Two Bayesian treatments of the n-tuple recognition method

Two probabilistic interpretations of the n-tuple recognition method are put forward in order to allow this technique to be analysed with the same Bayesian methods used in connection with other neural network models. Elementary demonstrations are then given of the use of maximum likelihood and maximum entropy methods for tuning the model parameters and assisting their interpretation. One of the models can be used to illustrate the significance of overlapping n-tuple samples with respect to correlations in the patterns.

A Bayesian formulation of search, control and the exploration/exploitation trade-off

A new approach to optimisation is introduced based on a precise probabilistic statement of what is ideally required of an optimisation method. It is convenient to express the formalism in terms of the control of a stationary environment. This leads to an objective function for the controller which unifies the objectives of exploration and exploitation, thereby providing a quantitative principle for managing this trade-off.
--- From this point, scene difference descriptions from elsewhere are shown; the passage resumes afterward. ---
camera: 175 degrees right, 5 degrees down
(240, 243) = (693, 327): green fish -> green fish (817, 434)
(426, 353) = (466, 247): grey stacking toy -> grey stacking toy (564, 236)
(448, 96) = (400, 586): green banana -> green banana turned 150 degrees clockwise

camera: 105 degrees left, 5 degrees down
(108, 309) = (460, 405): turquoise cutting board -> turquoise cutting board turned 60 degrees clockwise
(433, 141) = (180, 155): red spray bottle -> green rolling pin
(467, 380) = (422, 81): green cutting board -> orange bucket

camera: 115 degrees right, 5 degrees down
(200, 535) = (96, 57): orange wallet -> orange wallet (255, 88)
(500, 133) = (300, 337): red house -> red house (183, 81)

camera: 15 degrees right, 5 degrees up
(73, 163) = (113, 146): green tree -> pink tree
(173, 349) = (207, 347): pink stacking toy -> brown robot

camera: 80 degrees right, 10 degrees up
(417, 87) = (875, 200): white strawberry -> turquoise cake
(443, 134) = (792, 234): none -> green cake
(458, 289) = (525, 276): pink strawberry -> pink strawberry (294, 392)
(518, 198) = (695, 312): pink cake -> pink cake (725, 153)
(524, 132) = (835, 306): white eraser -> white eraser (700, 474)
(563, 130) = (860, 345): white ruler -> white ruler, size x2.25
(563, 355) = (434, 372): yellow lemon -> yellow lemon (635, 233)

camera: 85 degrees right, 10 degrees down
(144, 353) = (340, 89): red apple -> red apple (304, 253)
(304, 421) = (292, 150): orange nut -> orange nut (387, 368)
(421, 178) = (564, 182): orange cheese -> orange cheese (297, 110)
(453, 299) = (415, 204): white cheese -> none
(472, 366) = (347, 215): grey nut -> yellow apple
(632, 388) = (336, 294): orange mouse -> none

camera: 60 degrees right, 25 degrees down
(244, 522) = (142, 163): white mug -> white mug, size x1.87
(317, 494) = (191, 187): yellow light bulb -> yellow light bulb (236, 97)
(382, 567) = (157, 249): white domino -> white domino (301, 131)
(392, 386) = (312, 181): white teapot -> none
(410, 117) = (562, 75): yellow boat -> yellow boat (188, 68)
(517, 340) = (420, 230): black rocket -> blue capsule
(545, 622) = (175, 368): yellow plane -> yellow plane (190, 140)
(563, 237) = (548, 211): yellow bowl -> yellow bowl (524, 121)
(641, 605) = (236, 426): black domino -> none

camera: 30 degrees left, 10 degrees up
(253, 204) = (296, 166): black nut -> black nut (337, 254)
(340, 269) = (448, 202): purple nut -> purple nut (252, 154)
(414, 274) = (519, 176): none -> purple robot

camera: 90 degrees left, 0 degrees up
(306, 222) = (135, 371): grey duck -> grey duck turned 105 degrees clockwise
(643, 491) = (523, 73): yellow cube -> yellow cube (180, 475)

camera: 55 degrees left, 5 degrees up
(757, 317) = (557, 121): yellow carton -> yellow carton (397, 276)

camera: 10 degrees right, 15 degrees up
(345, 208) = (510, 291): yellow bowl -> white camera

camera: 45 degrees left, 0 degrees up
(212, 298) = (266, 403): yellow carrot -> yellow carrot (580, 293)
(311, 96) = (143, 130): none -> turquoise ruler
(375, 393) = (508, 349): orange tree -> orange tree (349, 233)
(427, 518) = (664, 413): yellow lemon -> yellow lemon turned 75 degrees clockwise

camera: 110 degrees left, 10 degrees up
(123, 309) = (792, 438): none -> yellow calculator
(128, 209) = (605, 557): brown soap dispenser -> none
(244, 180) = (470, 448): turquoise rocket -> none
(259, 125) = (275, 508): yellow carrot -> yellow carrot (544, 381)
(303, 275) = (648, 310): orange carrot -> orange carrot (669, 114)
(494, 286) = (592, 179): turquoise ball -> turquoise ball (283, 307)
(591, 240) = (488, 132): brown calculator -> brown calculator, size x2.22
This is demonstrated using a variant of the multi-armed bandit problem. This approach opens new possibilities for optimisation algorithms, particularly by using neural network or other adaptive methods for the adaptive controller. It also opens possibilities for deepening understanding of existing methods. The realisation of these possibilities requires research into practical approximations of the exact formalism.

Bayesian invariant measurements of generalisation

The problem of evaluating different learning rules and other statistical estimators is analysed. A new general theory of statistical inference is developed by combining Bayesian decision theory with information geometry. It is coherent and invariant. For each sample a unique ideal estimate exists and is given by an average over the posterior. An optimal estimate within a model is given by a projection of the ideal estimate. The ideal estimate is a sufficient statistic of the posterior, so practical learning rules are functions of the ideal estimator. If the sole purpose of learning is to extract information from the data, the learning rule must also approximate the ideal estimator. This framework is applicable to both Bayesian and non-Bayesian methods, with arbitrary statistical models, and to supervised, unsupervised and reinforcement learning schemes.

An upper bound on the Bayesian error bars for generalized linear regression

In the Bayesian framework, predictions for a regression problem are expressed in terms of a distribution of output values. The mode of this distribution corresponds to the most probable output, while the uncertainty associated with the predictions can conveniently be expressed in terms of error bars. In this paper we consider the evaluation of error bars in the context of the class of generalized linear regression models. We provide insights into the dependence of the error bars on the location of the data points and we derive an upper bound on the true error bars in terms of the contributions from individual data points which are themselves easily evaluated.

Regression with Gaussian processes

The Bayesian analysis of neural networks is difficult because the prior over functions has a complex form, leading to implementations that either make approximations or use Monte Carlo integration techniques. In this paper I investigate the use of Gaussian process priors over functions, which permit the predictive Bayesian analysis to be carried out exactly using matrix operations. The method has been tested on two challenging problems and has produced excellent results.

On the relationship between Bayesian error bars and the input data density

We investigate the dependence of Bayesian error bars on the distribution of data in input space. For generalized linear regression models we derive an upper bound on the error bars which shows that, in the neighbourhood of the data points, the error bars are substantially reduced from their prior values. For regions of high data density we also show that the contribution to the output variance due to the uncertainty in the weights can exhibit an approximate inverse proportionality to the probability density. Empirical results support these conclusions.